What is required - Your answer should be the exact lines of the data below from the one containing "right ankle: (278, 398, 15)" through the one containing "left shoulder: (624, 223, -7)"; please include nothing else.

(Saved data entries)
::::::::::

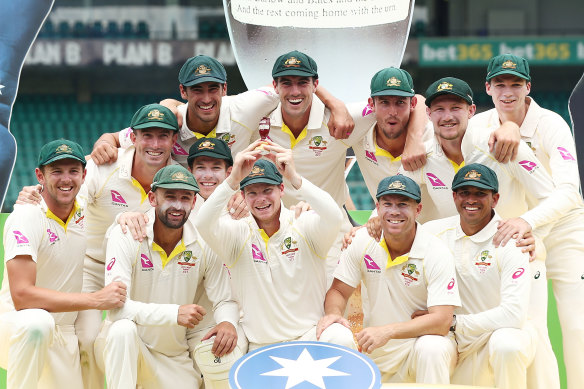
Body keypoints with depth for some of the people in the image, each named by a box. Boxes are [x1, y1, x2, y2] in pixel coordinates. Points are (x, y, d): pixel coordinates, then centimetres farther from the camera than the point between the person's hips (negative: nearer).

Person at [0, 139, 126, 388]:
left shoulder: (85, 213, 0)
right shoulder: (27, 216, -17)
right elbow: (22, 295, -27)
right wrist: (96, 299, -29)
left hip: (63, 339, 7)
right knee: (37, 321, -38)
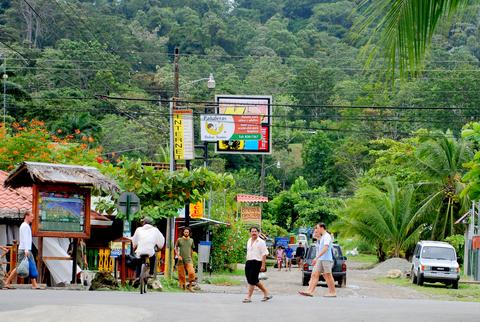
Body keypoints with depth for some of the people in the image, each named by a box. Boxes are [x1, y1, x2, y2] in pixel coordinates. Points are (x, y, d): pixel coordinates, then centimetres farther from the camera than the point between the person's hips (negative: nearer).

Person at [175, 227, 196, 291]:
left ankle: (190, 286, -4)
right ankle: (182, 286, 13)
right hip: (181, 260, -1)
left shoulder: (191, 240, 9)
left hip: (188, 259, 1)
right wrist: (178, 255, -6)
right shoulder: (179, 240, 2)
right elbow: (176, 248, 7)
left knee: (191, 273, -17)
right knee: (181, 274, 0)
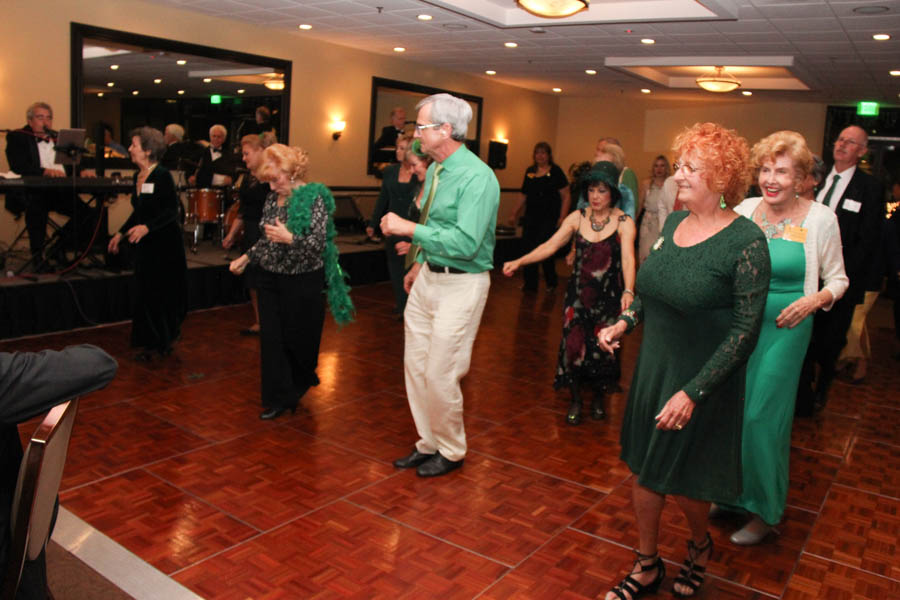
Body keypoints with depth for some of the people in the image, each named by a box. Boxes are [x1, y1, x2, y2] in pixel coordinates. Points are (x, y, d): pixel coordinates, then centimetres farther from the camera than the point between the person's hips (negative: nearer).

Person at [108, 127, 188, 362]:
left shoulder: (163, 176, -14)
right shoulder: (138, 176, 9)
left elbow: (171, 212, -18)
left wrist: (147, 227, -29)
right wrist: (120, 233, 18)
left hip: (165, 243, -7)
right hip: (144, 244, 7)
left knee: (162, 291, 0)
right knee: (145, 292, 9)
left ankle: (166, 338, 16)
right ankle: (151, 344, 19)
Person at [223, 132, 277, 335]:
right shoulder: (246, 178, 11)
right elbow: (242, 211, 18)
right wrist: (231, 235, 15)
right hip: (249, 235, 8)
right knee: (252, 281, 13)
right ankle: (258, 322, 25)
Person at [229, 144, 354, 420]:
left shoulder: (313, 198, -13)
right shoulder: (273, 198, 7)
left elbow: (319, 244, -19)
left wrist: (289, 238, -32)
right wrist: (247, 257, 10)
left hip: (302, 281, -6)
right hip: (269, 278, 6)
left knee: (298, 337, 7)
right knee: (271, 337, 4)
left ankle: (300, 382, 36)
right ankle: (278, 398, 15)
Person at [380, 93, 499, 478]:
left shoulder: (477, 178, -20)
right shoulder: (435, 170, 9)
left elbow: (466, 243, -28)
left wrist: (409, 228, -25)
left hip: (460, 285, -9)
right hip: (428, 279, 9)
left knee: (441, 375, -1)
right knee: (415, 366, 14)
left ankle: (451, 452, 22)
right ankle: (429, 443, 32)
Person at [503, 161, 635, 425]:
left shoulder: (624, 223, -7)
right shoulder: (577, 218, 2)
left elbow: (628, 258, -20)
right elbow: (550, 245, -2)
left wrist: (628, 291, -36)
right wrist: (519, 262, -13)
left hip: (608, 296, -2)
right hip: (578, 293, 2)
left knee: (602, 348, 2)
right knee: (574, 344, -2)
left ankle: (598, 398, 29)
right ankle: (575, 400, 20)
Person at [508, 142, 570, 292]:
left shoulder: (556, 172, -3)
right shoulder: (530, 171, 12)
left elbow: (565, 197, -6)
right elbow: (523, 195, 19)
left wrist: (562, 217, -14)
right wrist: (515, 214, 17)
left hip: (549, 218, -5)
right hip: (531, 217, 5)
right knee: (527, 247, 1)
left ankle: (551, 282, 16)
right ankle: (530, 284, 14)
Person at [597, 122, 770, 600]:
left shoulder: (745, 241, -18)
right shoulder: (673, 223, 2)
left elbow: (745, 328, -19)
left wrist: (693, 391, -22)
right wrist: (625, 321, 0)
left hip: (703, 384, -6)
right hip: (652, 370, 6)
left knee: (683, 483, 10)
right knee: (643, 470, 14)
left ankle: (700, 546, 44)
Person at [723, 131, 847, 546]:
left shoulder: (820, 219, -8)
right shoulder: (746, 208, 0)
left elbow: (837, 279, 2)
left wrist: (812, 301, -17)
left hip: (783, 328, -4)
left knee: (762, 416, -1)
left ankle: (764, 511, 20)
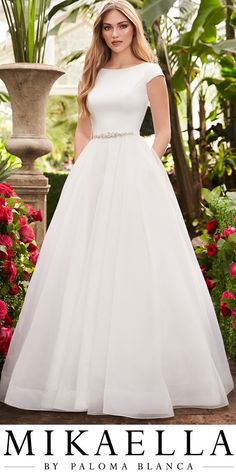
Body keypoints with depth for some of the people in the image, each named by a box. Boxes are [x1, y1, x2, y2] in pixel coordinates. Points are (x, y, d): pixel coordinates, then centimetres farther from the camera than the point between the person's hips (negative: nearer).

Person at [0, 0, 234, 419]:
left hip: (133, 170, -5)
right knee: (84, 269, 3)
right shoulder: (94, 74, 16)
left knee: (137, 266, -6)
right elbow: (83, 128, 18)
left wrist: (148, 166, -8)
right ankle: (87, 370, 13)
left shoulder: (149, 72, 3)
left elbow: (163, 130, 3)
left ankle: (141, 369, 4)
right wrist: (84, 167, 4)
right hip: (92, 173, 5)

::::::::::

Task result -
right ankle: (278, 398, 15)
Person at [380, 93, 499, 478]:
left shoulder: (477, 178, -20)
right shoulder: (435, 170, 9)
left elbow: (466, 243, -28)
left wrist: (409, 228, -25)
left hip: (460, 285, -9)
right hip: (428, 279, 9)
left knee: (441, 375, -1)
right knee: (415, 366, 14)
left ankle: (451, 452, 22)
right ankle: (429, 443, 32)
Person at [503, 161, 635, 425]:
left shoulder: (624, 223, -7)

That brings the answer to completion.